Laughing gas a growing trend to ease labor pains

Laughing gas for labor
Courtesy: WRIC

CHESTERFIELD, Va. (WRIC) — Laughing gas for labor?  It is becoming part of the baby delivery experience for more couples.

Samantha Corfield is about to be a first time mom. She and her husband cannot wait to welcome their baby boy.

“The nursery is ready, and we just put the car seat in.  Now we just need him,” says Corfield.

She is also a nurse who has been paying close attention to the rise in women using nitrous oxide in labor. It is commonly called laughing gas, a staple in the dentist’s office for years. Some of Corfield’s friends recently masked their labor pains this way, so now she is learning what to do when the time comes.

“What you’ll do is take the mask and hold it to your face,” said Dr. Keith Berkle of Virginia Women’s Center.

“I like the idea of not using an epidural if possible and doing more of a natural birth but having something to take the edge off,” Corfield explained.

“It takes the edge off of her pain, but she is fully in control,” adds Dr. Berkle. “She is able to feel all of the sensations she needs to feel to be in control of her labor and her pushing effort and all of that sort of thing.”

Dr. Berkle says nitrous oxide for labor arrived in Richmond about a year ago and is part of the push for safe pain control alternatives.

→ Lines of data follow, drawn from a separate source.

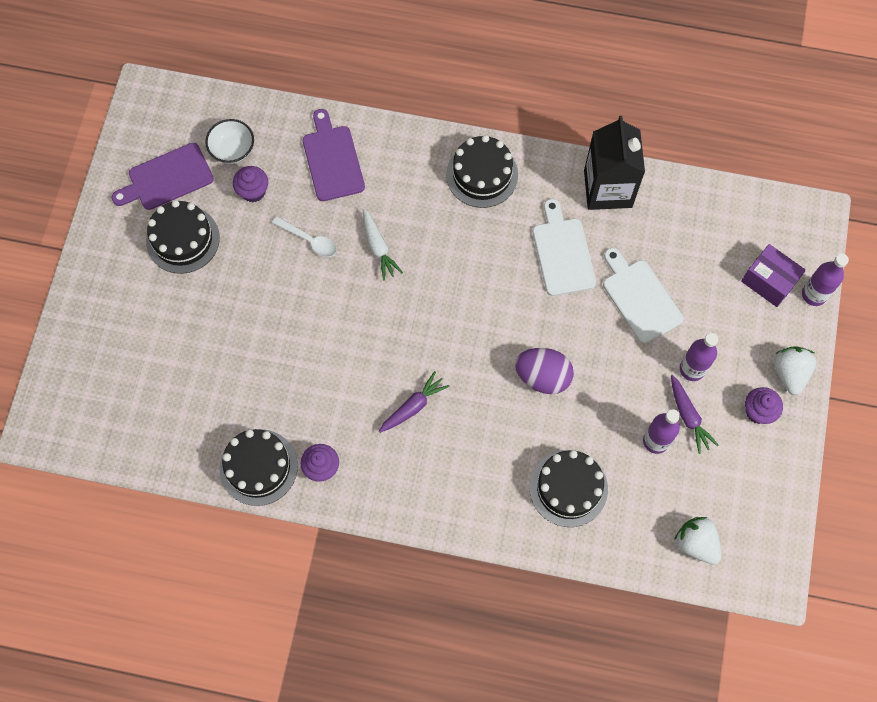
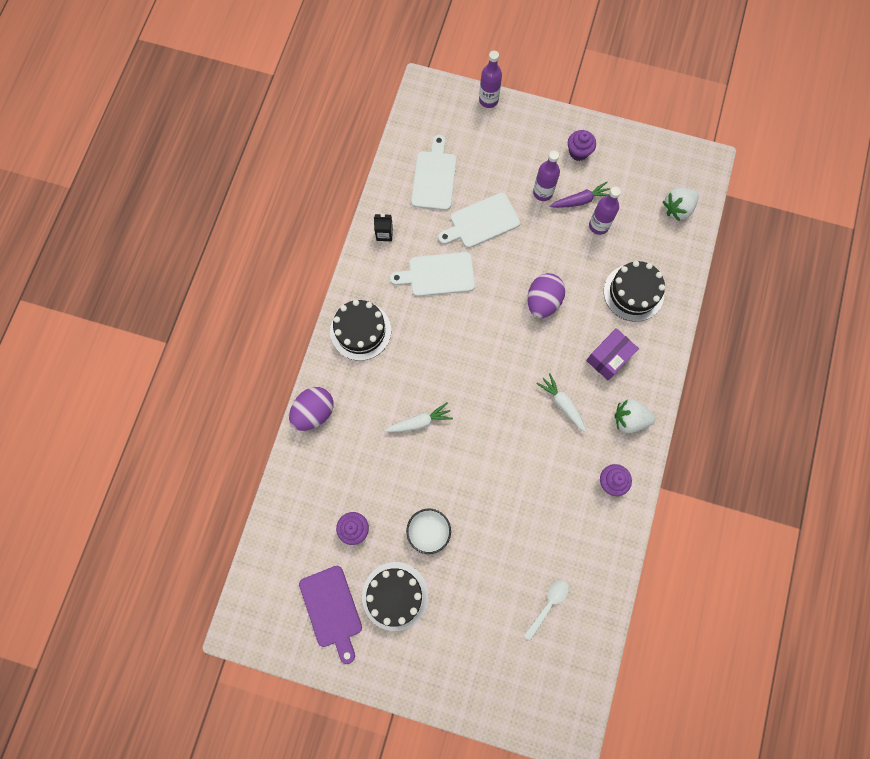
camera: 85 degrees left, 5 degrees up
white bowl [205,119,254,164] -> white bowl moved to [406,508,451,554]
black cake [220,429,298,506] -> none
white spoon [272,216,337,257] -> white spoon moved to [524,580,569,641]
purple cutting board [303,109,365,201] -> none
purple carrot [379,371,449,433] -> white carrot [536,373,587,433]
black carton [584,116,645,210] -> black carton [374,214,393,241], size x0.43
purple box [741,244,806,307] -> purple box moved to [586,328,639,381]
white strawberry [774,346,817,395] -> white strawberry moved to [614,399,655,433]
none -> purple egg [289,387,334,431]
none -> white cutting board [411,135,457,210]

“Obstetrics is turning into a choose your own adventure sort of game, and nitrous oxide is really facilitating that for lots of women.”

It has been a go-to drug at birthing centers in Europe and Canada for decades. In this country, though, nitrous oxide went by the wayside when narcotics and epidurals became more mainstream. Moms-to-be breathe in the laughing gas each time they have a contraction.  It wears off when they stop.

“Nitrous oxide is a nice middle of the road option between the full on numbing effects of an epidural and no pain control at all,” says Dr. Berkle.

“I can take as much of it as I want and as little as I want, which I like,” Corfield says.

Because laughing gas wears off so quickly, women can choose another option if it is not working for them. Dr. Berkle says almost everyone is a candidate except those with very low blood pressure, patients with Vitamin B12 deficiencies or if there are issues with the pregnancy.

As far as price, it differs for each case, but a recent ABC News report says it is becoming so attractive nationwide because it can cost less than $100, while an epidural can run up into the thousands.